不適切会計を公表した企業数が過去最悪を更新 売上げの過大計上などの粉飾が最多
週刊エコノミストの12/20号で、「粉飾 ダマし方見抜き方」という特集をやっていた。
会社法の重鎮久保利英明弁護士は、東芝の不正会計事件に関して監査法人の有り様にも厳しい。
新日本監査法人は東芝に「だまされた」か「グルだった」かのどちらかだ。
「無能」であるなら話は別だけど。
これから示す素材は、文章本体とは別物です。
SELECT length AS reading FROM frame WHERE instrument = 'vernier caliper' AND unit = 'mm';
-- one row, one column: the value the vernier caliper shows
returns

もし東芝にだまされたのなら、
新日本監査法人の方から「三行半」を突きつけるのが筋だろう。
信頼関係が根底から崩れたはずだから。
ところが、そんな動きは見えてこない。
「監査法人のローテーション制」、結論先送り
繰り返される不正見逃しに危機感乏しく 日経ビジネス
金融庁で議論されている「監査法人のガバナンスのあり方」の中で、欧州で取り入れられてる、企業と監査法人の癒着を防ぐために、一定期間で監査法人を交代させる「監査法人のローテーション」を日本にも導入しようと議論が出たが、監査法人が大反対し見送られた。
監査法人側がどこまで本気かは不明だが、自らの存在意義が問われてることは意識してるだろう。
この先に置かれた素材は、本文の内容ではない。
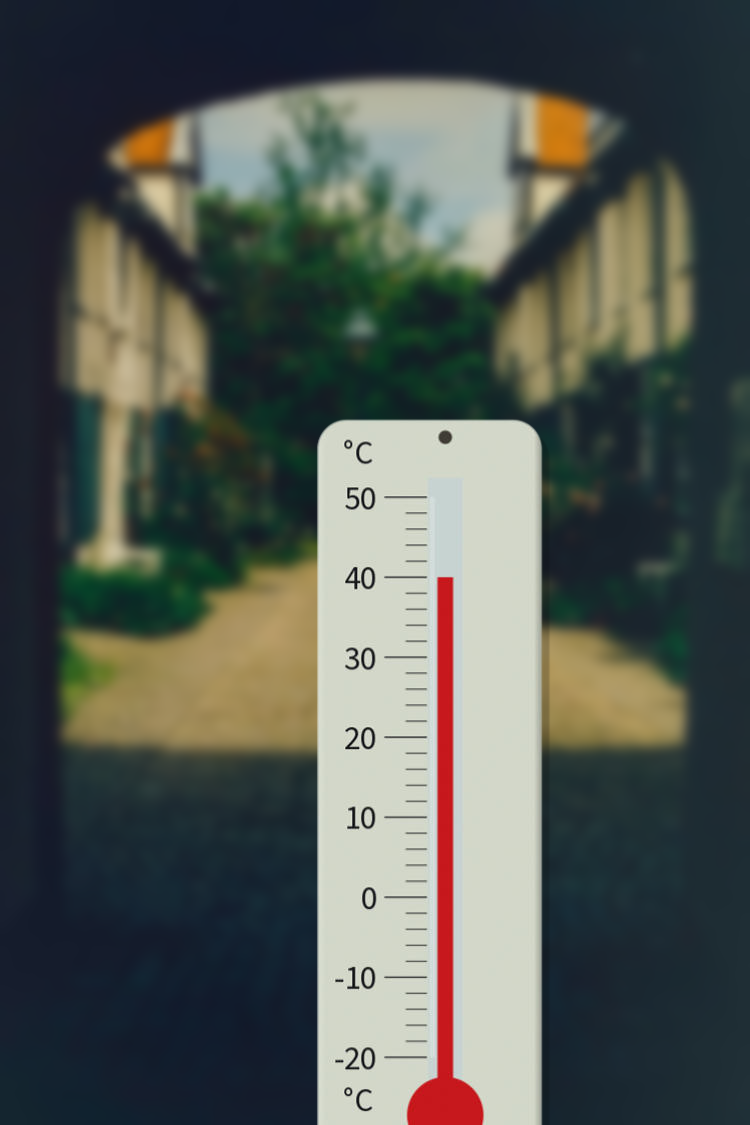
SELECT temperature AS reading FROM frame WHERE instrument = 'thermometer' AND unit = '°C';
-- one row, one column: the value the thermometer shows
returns 40 °C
クライアントに1社だけ厳しいことを言ったのではクライアントに逃げられるが、みんなで言えば怖くない、ついでに、言ってるのはAIでわたしではありませんと言えるからAIに期待するかも。
会社は誰のもの
10年ほど前の出来事だった。
当時のごく普通の日本人は会社は誰のものかと問われたら、社員(経営者含む)だと思っていた。
そんな時代に現れたのがホリエモンと村上世彰だ。
主張した内容は、明快でわかりやすかった。
「お金儲けは悪いことですか?」
古臭い経済界のトップに切り込んでる感もあり、新鮮だった。
震え上がった経営者も多かったらしい。
気がついたら村上さんは表舞台から消えていた。
でも、そのイズムはしっかり根付いていた。
冒頭のエコノミストの記事を読みながら、粉飾の有り様にも違いが出てることを感じた。
粉飾や不正会計は経営者の自己保身であることは今も昔も一緒だが、最近は意識してる相手が違ってきてるなと感じた。
昔は、自分を起用した先輩経営者や自分が経営者に起用するであろう後輩という、内輪の人間関係が関心の中心だったため、不正を見逃す温床になり、不正が代々続くという流れを生んだ。
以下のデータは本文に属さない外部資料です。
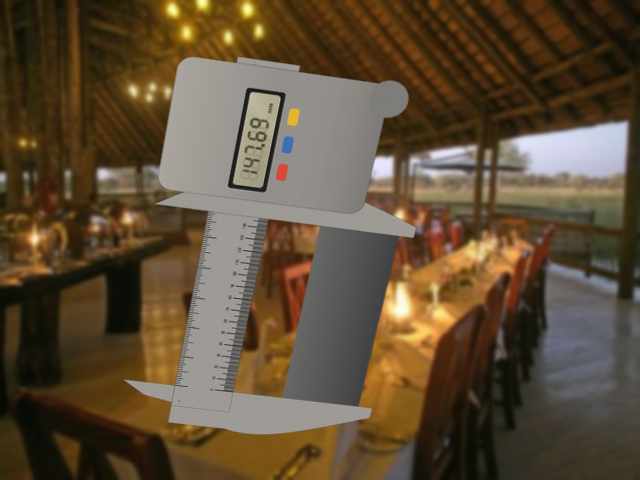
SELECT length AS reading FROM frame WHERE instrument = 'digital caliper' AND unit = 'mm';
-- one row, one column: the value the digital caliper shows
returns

東芝の不正会計の発覚は2015年だが、15年間、歴代3社長続いたという意味では、古いタイプの不正だ。
村上さんが現れて以降、会社は確実に社員のものではなくなりつつある。
株主のものになりきれてるわけではないが、確実に株主の立場が強くなっている。
会社は、株主を意識して動くようになってきた。
最近発覚する不正は大きく2つの傾向に別れてる。
経営者が株主を意識して行う不正と会社に対する不満を私腹を肥やすことで晴らそうという不正だ。
会社が社員を不満にさせる存在になっている。
これも、ブラック化を加速させる要素だ。
株主を過剰に意識するようになると、時間を掛けて成長するということが許容できなくなる。
目先のことばかりになる。
結果、実業から虚業にシフトする。
投資で儲ける等にシフトする。
投資だったらまだ良いが、詐欺に目が向くのは必然だろう。
今更ながら、日本人には、「会社は社員のもの」の方が合っていただろう。
しかし、過去には戻れないし戻らないだろう。
日本人のメンタリティを考えると、個人の業績が厳しく求められる今、社員同士が同じ価値観を共有してまとまることはできないので、もう会社という存在が拠り所にならなくなる。
生きていくには拠り所は必要だ。
「会社が社員のもの」でなくなり始めた時期と、インターネットやいろいろなコミュニケーションの発生がシンクロしてるのは偶然ではないだろう。
目の前にいないけど、リアルな知り合いではないけれど、感じ方や考え方が共感できるなら、繋がることができるようになってきた。
シェアとか新しい価値も生まれてきてる。
今は、古い価値と新しい価値が混在して、せめぎ合っている。
人生はサーフィンに似ている。
波に飲み込まれたら、また次の波に乗ればいい。
映画「ソウルサーファー」より
新しい拠り所は、きっと波のようなもの。